Hermit crabs recreate our property ladder by congregating in areas where there is a high level of mollusc predation. The dominant crab will get first dibs on a new shell and the second down will move into the shell vacated by the first, and so on down the ladder until even the smallest hermit is accommodated.

 

Hummingbirds have the capability to shut down kidney function. These tiny birds feed on nectar, which has such a high water content they need to excrete a great deal of water while they fly. If they continued to do this during the night, while they rest, they would dehydrate.

 

The teeth of sea urchins are self-sharpening and as the tooth wears away through use, it becomes progressively harder.

 

Worm-like amphibians called caecilians provide their offspring with a hearty meal at birth, of themselves.
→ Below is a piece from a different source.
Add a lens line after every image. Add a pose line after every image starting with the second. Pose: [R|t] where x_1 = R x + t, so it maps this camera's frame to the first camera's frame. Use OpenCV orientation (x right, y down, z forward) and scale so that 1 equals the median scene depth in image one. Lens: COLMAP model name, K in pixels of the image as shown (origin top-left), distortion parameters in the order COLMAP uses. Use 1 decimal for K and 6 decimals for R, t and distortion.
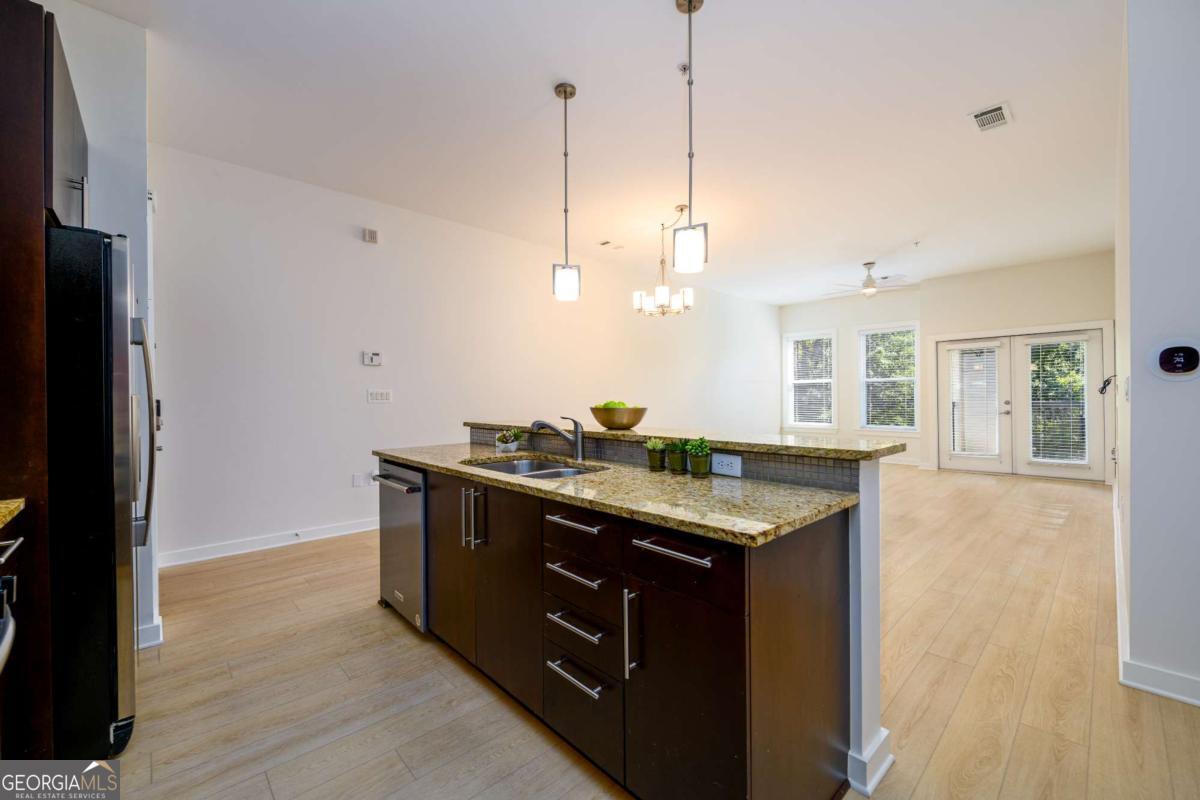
lens RADIAL K [[479.2, 0, 600.0], [0, 479.2, 400.0], [0, 0, 1]] dist [0.000471, -0.000194]
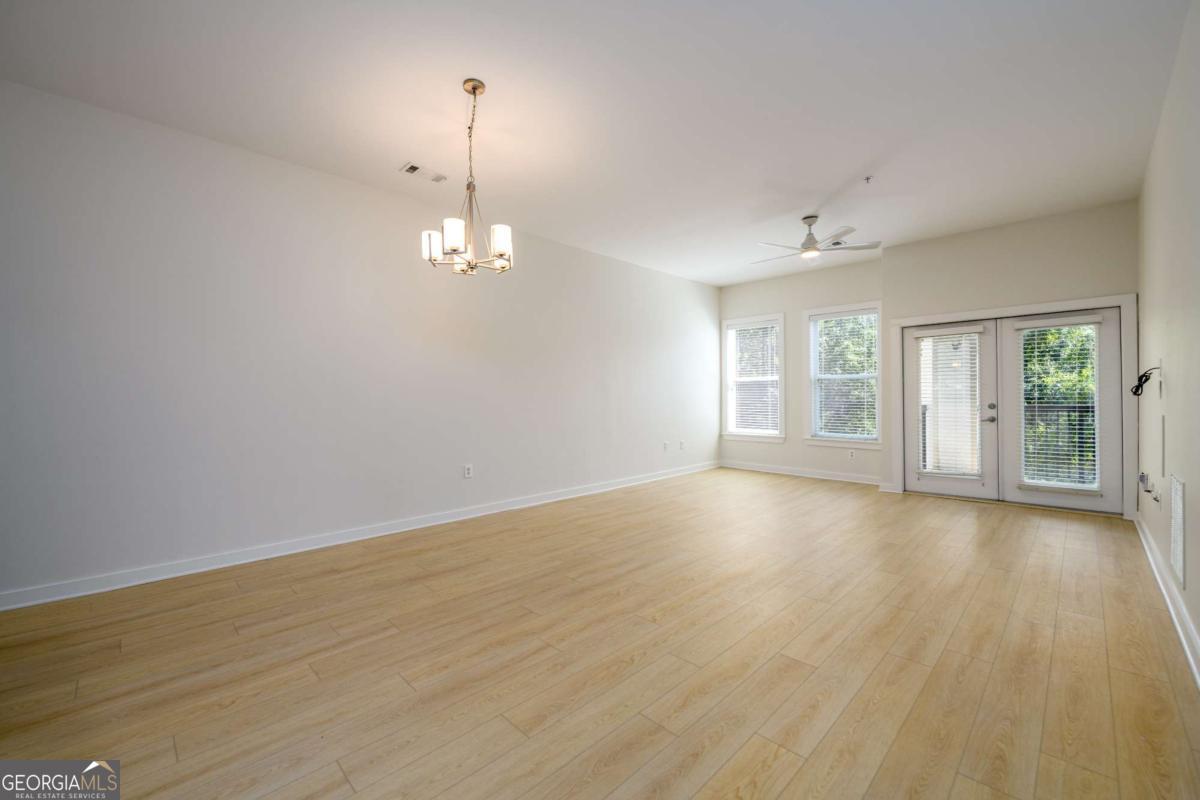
lens RADIAL K [[479.2, 0, 600.0], [0, 479.2, 400.0], [0, 0, 1]] dist [0.000471, -0.000194]
pose [[0.999655, 0.003836, 0.025983, 0.205739], [-0.003842, 0.999993, 0.000195, -0.002477], [-0.025982, -0.000294, 0.999662, 0.253050]]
The female’s skin grows extra thick while brooding and when the eggs hatch, the young feast on this thickened dermis.

 

Naked mole rats navigate underground by seismic echolocation – in a world of no sight, hearing or smell, these animals have developed the ability to sense echoes in the soil through their feet. The echoes are created by the animal itself, banging its head on the ground.

 

Marine iguanas of the Galapagos islands are the only species of lizard to regularly shrink and grow again. When storms force the lizards to stop feeding for long periods, they can shrink by as much as 15% of their bodyweight. The lizards will get even bigger than they were the following year when they can feed well again.

 

For many years, American and Russian navies thought the opposition was attaching listening devices to its fleet of submarines, as they found perfectly round chunks of rubber missing from the sub’s sonar domes. It was then discovered that these missing pieces had been chewed off by the wired cookie-cutter shark, an animal with a mouth adapted for boring into large fish.

 

Albatrosses are able to pinpoint the exact location of their nests even after foraging trips of many thousands of miles over featureless oceans, often lasting many months. They do not rely on magnetic sensitivity to achieve this feat, and no one knows exactly how they do it!

 

Female hippopotamuses are officially the greediest animals on the planet, with the stomach contents making up as much as 25% of the animal’s body weight!

 

The largest animal to have ever lived on earth is the blue whale, with a heart the size of a mini (the old one, not the new massive one) and blood vessels an adult could swim through, this is a true giant, which feeds on some of the smallest animals on earth, zooplankton.